[Exercises]:
A. In the blog post on The Conquest of Bread, what are the audiobooks described as a first step toward?
B. Carry on the blog post on The Conquest of Bread from the point where it stops.

[Supplied text]:

-=-=-=-=-

Inventors and artists are part of the great whole also so despite their contributions they also have consumed the flesh of exploitation through existing in this world. Is that something to feel guilt over?

What about the capitalists, are the few that control the wealth of the great whole aware of how us many live?
Why do they think they own anything when everything in the world is the product of many?
Does anything really truly belong to anyone else?

How so when even the food is the product of many from animals to the sun to the people who planted then those who picked then the one who transported then the one who bought then the ones who ate it in the end?

Monday, June 12, 2017

The Conquest of Bread- Chapter 1.1 audio and study questions






Section 2 of this blog's introduction will be released in a few days, but in the meantime here is the beginning of our first audiobook project. The audiobooks are a first step to providing greater accessibility to anarchist theory. Below is the audio file for section one of chapter one, as well as some related study questions contributed to the project.



Chapter 1: Our Riches

Section 1:

How far have we come?

How many of us leave more for our heirs than shelter, utensils and the earth itself?

Were you left with and will you leave things (at the rate it’s going now)?

Birth into a world with capital means what to those without it, are their dreams all actually nightmares?

We have more tech and higher yields than our elders, are we thriving emotionally compared to them also?

-=-=-=-=-

[Data section]:
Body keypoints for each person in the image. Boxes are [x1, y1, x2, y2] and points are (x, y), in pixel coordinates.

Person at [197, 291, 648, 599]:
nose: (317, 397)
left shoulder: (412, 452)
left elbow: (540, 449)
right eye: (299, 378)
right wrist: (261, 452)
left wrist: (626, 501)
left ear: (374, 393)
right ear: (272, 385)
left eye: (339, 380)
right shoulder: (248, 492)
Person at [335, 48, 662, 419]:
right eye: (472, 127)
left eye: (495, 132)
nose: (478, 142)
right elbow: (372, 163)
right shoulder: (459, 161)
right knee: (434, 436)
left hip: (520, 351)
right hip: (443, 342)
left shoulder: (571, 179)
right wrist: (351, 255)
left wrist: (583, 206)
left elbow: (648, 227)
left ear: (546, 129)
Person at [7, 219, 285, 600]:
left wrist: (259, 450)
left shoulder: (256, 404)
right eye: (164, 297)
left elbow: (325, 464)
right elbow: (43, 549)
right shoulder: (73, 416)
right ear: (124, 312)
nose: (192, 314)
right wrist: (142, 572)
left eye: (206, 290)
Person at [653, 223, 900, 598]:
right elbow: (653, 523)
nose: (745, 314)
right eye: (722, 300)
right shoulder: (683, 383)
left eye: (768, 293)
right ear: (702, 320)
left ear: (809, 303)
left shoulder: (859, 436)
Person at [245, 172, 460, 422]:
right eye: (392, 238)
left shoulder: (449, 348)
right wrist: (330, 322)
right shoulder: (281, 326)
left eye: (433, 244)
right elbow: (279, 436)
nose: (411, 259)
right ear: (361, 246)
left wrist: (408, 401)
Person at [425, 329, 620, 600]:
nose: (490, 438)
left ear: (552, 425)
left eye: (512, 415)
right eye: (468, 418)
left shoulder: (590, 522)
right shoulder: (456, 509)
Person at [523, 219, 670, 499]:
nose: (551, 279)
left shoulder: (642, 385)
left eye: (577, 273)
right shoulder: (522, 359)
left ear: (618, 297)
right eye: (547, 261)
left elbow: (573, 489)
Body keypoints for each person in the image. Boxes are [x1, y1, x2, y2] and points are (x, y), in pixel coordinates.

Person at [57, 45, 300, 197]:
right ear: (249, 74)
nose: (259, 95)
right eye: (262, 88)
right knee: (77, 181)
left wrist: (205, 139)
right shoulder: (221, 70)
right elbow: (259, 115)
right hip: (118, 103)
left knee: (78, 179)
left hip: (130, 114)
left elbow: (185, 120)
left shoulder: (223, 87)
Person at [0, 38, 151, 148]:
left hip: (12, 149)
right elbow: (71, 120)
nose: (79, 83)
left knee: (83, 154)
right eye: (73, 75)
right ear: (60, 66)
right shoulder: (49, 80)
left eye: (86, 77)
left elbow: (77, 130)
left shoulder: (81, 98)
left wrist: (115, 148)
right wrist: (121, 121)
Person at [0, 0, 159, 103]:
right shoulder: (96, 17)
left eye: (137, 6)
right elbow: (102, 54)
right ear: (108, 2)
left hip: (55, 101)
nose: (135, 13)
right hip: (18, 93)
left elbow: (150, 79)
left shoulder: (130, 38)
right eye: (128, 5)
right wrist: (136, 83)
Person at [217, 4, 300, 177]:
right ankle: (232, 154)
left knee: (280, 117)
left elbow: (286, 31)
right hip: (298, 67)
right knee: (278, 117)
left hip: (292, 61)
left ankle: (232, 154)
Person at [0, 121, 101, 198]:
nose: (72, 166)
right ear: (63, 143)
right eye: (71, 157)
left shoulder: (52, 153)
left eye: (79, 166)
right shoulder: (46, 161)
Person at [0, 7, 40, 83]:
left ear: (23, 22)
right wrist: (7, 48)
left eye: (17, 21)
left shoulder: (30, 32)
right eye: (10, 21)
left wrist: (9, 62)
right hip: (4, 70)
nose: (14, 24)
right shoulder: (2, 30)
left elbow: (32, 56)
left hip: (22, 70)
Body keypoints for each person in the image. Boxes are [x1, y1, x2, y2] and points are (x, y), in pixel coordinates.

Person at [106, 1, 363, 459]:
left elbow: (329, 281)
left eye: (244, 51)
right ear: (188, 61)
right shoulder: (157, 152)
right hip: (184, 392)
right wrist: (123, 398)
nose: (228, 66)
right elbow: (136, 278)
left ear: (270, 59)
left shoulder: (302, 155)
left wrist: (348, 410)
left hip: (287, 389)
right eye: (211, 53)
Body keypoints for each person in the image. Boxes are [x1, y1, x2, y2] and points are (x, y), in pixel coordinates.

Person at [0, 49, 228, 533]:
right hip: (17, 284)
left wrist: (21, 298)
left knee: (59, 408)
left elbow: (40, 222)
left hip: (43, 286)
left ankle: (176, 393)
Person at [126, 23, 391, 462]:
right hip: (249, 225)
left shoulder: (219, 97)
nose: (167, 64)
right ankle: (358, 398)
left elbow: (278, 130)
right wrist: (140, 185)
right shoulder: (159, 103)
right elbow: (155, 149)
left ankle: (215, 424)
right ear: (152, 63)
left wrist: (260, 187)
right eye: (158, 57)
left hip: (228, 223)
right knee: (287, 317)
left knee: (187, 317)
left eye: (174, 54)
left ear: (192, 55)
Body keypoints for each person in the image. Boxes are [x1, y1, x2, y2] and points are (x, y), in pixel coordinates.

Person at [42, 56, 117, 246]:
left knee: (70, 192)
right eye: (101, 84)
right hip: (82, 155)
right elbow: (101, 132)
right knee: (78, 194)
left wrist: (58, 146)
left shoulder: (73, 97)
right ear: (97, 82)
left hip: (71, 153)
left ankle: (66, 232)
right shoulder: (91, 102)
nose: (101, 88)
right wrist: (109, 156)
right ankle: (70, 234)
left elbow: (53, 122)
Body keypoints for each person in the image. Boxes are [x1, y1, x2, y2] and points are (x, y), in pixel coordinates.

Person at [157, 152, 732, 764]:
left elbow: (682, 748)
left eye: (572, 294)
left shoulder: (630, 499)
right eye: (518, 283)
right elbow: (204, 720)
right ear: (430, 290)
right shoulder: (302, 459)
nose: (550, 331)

-=-=-=-=-

[Outputs by task]:
A. Providing greater accessibility to anarchist theory.

B.
Since there’s enough tech to make tools that control the soil, sun and can dig into even the caves and build whole cities up in a matter of months and we do not all have what we need, is it greed that makes some suffer?

Where’s the money, are there really just a few controlling all the currency worldwide?

Is money/credit really the reason that people are dying worldwide?

How would life change if food and knowledge and health and shelter and technology were used for good and well being of all?

Sunday, June 11, 2017

What is the Anarchist Education Society? part 1

The concept behind the Anarchist Education Society is incredibly simplistic, but in that simplicity lies endless possibilities for development and growth. The central concept is that of a community building, learning, and growing together. What does this mean in regards to anarchism, and in regards to revolution?

The very basis of an anarchist society is a stateless, classless, moneyless society. The idea of a society functioning, let alone thriving, without these things is an incredibly foreign one to most people. The system at hand- capitalism- depends on the working class believing that we need it. We sustain the social hierarchies that oppress us and most of us are unaware that real, possible alternatives exist. Anarchy is slandered by being equated to chaos. Socialism is either dismissed as a pipe dream or given the definition of fascism.

So the first step must be theory. It must be learning core concepts. What is anarchism? How does a gift economy function? What is human nature? Is it static or is it fluid? What is property? These answers to these questions along with many others can be discovered in many different ways, one such way being a project that has already begun. By reading or listening to theory and discussing what we are reading with others, we can begin to dissect what these concepts mean. After that we can figure out where the texts written during the turn of the 20th century and so on are relatable to our modern society and also where they are lacking. We can look at them through an intersectional lens, integrating the needs of both class war and social war.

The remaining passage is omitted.